El aislamiento geográfico de Yarumal, situado a 122 kilómetros de Medellín —lo que equivale a unas dos o tres horas en bus— y a 10 o 12 horas de Bogotá, combinado con prácticas de endogamia, ha favorecido la propagación de esta mutación. Los síntomas del Alzheimer hereditario precoz comienzan alrededor de los 40 años, llevan a la postración total a los 50 y culminan en la muerte cerca de los 60 años, afectando no solo a este pueblo sino también a comunidades vecinas.
De la «maldición» a la ciencia
Históricamente, los casos se atribuían a una «maldición» o «embrujo», y los sacerdotes locales registraban en sus libros parroquiales fenómenos como el «reblandecimiento del cerebro». Hoy, Yarumal es una referencia global en neurociencia, con su comunidad participando activamente en estudios y ensayos clínicos.

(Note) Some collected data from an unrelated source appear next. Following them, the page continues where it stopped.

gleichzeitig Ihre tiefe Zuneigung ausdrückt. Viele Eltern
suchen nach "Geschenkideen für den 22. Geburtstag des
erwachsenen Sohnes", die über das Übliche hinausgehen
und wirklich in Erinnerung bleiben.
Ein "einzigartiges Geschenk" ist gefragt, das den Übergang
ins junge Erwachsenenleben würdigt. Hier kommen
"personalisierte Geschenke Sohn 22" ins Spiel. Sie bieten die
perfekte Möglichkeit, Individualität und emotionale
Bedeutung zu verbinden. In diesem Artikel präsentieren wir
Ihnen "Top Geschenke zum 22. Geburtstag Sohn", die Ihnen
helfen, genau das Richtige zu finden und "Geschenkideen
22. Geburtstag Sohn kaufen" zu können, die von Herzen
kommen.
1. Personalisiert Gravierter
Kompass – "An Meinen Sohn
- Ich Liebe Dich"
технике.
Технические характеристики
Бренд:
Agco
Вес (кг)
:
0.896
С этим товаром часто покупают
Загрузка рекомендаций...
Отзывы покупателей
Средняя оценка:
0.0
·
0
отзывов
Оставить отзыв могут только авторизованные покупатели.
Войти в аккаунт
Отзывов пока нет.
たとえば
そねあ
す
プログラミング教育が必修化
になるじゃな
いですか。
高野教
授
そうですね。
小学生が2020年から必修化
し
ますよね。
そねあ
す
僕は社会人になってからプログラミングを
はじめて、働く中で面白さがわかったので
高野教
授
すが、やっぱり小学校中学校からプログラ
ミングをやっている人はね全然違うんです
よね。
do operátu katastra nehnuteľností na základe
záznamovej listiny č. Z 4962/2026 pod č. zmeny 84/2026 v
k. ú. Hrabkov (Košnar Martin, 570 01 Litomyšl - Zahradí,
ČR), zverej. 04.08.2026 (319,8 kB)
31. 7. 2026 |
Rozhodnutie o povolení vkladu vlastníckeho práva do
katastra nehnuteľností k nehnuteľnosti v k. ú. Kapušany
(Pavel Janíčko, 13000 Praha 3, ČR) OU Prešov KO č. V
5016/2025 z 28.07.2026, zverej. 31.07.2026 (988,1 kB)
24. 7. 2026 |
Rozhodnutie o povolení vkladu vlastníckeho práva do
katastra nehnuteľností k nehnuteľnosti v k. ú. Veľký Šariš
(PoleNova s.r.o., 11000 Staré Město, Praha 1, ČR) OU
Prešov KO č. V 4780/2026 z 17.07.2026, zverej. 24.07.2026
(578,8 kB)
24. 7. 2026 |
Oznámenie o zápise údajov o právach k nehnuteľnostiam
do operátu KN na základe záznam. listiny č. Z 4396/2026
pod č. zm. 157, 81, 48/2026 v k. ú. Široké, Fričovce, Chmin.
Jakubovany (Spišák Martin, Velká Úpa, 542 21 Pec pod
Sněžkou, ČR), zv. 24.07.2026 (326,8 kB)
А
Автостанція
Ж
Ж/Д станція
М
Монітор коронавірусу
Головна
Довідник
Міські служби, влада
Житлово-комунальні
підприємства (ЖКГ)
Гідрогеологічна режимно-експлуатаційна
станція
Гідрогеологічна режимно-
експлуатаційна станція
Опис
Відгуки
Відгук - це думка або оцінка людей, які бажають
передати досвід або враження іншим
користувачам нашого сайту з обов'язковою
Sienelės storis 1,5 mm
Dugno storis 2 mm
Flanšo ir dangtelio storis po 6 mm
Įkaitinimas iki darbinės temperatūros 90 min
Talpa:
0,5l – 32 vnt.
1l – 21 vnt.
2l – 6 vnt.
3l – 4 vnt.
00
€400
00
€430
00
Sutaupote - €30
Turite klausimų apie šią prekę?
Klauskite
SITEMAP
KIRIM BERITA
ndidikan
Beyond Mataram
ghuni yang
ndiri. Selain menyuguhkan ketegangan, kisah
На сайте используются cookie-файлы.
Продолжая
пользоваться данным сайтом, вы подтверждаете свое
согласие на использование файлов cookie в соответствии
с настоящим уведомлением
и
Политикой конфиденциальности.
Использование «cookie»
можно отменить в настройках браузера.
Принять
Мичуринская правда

Incluso, un documental de History Latinoamérica ha explorado este fenómeno único, destacando cómo la ciencia ha desentrañado lo que antaño parecía sobrenatural.
Esta situación posiciona a Yarumal como un laboratorio natural para la investigación del Alzheimer, ofreciendo esperanza para tratamientos futuros que podrían beneficiar a millones en el mundo, mientras la población local enfrenta con resiliencia esta herencia genética que marca generaciones enteras.